Diner delight: Where to score greasy goodness
We are sitting in the morning at the diner on the corner. We are waiting at the counter for the man to pour the coffee...
By Enrique Fernandez
Nothing beats a plate of greasy hashbrowns at two in the morning -- except a plate of greasy hasbrowns with a side of apple pie a la mode. We take a look at a which diners are worth wandering into, starving, in the middle of the night -- or anytime, for that matter.
This is the real thing, even if it's ensconced in a mall parking lot. According to one of the waitresses, the most popular item was the Santa Fe chicken wrap. The pot roast was fork tender but quite salty, served in its gravy with deliberately lumpy mashed potatoes and steamed vegetables.
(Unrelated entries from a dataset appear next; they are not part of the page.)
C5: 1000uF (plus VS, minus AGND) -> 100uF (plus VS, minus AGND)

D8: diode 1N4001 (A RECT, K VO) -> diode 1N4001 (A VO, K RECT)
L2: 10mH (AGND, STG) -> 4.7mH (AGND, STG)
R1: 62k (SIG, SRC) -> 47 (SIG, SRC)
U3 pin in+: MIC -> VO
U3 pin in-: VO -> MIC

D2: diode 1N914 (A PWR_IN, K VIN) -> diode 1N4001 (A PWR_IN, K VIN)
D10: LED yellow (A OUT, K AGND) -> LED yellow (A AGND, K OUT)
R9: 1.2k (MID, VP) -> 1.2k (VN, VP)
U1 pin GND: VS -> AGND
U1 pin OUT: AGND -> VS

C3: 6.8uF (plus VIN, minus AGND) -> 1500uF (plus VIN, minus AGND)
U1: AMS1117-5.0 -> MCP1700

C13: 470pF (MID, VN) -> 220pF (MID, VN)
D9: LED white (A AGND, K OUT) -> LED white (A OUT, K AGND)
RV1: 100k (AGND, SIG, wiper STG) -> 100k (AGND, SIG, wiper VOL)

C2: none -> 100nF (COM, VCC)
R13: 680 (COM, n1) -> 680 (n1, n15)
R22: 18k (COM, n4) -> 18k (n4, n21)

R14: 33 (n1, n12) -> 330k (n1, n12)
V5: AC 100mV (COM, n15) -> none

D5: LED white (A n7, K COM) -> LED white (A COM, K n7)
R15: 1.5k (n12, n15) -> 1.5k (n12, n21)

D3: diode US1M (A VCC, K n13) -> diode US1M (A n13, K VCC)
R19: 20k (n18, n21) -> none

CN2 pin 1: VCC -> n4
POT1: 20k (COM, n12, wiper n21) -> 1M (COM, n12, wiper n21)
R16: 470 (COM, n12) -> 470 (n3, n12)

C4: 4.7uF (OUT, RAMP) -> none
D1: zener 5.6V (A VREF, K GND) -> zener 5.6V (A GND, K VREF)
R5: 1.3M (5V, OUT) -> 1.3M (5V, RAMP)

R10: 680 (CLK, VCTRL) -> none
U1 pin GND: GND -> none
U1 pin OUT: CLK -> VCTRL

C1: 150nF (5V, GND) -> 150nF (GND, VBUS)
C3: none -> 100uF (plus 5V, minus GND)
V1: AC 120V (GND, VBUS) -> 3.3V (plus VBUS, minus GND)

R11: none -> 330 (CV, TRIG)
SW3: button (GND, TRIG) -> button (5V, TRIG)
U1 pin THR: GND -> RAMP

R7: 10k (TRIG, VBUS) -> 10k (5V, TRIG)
A biscuit was a welcome if dry addition. Service was friendly, informed and overworked -- perhaps they take advantage of the full bar post-shift.
Kendall Village Diner, 8695 SW 124th Ave., Miami; 305-595-4444; $8.50-$15.95. 11 a.m.-3 a.m.; Mon-Thurs, 7 a.m.-4 a.m. Fri-Sun; free parking.
Tucked in a corner building on Northeast Second Avenue, the 70-year-old S&S has been well-served by the newfound trendiness of nearby Midtown and Edgewater. The place can command a waiting list during peak hours. The food is basic to the core. Hamburgers looked freshly made, thick and hand-shaped. Roast pork
was a generous serving of slices in gravy. Mac and cheese was pure baby food for grown ups (no al dente here) and dangerously addictive. A London broil ordered medium-rare came out well done, to a crisp, in fact, but the flavor was good nonetheless. Unlike other diners we visited, S&S serves real chocolate cake and real apple pie -- made for them, not by them.
S&S Diner, 1757 NE Second Ave, Miami; 305-373-4291; $5.95-$9.95. 5 a.m.-5 p.m. Mon-Fri, 5:30 a.m.-2 p.m. Sat-Sun; cash only; free parking.
On the weekend, breakfast is the meal of choice throughout the day here for Biscayne Corridor regulars. Once known as a Bee Gees hangout, it has not lost its bohemian bonhomie and is a great place for people-watching. An order of eggs came with a big link of juicy, grilled country sausage. One can have home fries, grits or sliced tomatoes -- remarkably good ones, which is a surprise at a diner. There's a full menu of standards like roast turkey -- home-roasted, an old sign assures us -- as well as Miami favorites like palomilla steak. The place is jumping, and sometimes there's a wait for a booth, but service is quick and efficient -- precisely what one wants at a diner.
Jimmy's Eastside Diner, 7201 Biscayne Blvd. Miami; 305-754-3692; breakfast $3.95-$8.95, entrees $4.95-$12.95; 6:30 a.m.-4 p.m. daily; free parking.
11th STREET DINER
Breakfast is also a favorite at this silver-clad classic, but this being South Beach, it may be consumed any time of day and night. With a Bloody Mary. (There's a full bar.) The steak that comes with the steak and eggs is a small, juicy strip. You can also have your eggs with country-fried steak, or, for true Southern excess, biscuits and gravy. The menu reports a critic called their Southern-fried chicken the best in town, and it does stand up. The nicely seasoned crust is thin and crispy; inside the meat is tender and moist. This being Miami-Dade, traditional Southern sides like mac and cheese are listed next to beans and rice -- very good frijoles negros, as it turned out.
(I admit to having felt great skepticism about a SoBe diner I had passed countless times and
dismissed as a gimmick. I was wrong. This is the best diner food I've had in South Florida.)
11th Street Diner, 1065 Washington Ave., Miami Beach; 305-534-6373; entrees $8.95-$16.95; 7:30 a.m.-2:30 p.m. and 5 p.m.-midnight Mon-Thurs, 7:30 a.m. Fri-2:30 p.m. Sun, 5 p.m.-midnight Sun; street parking.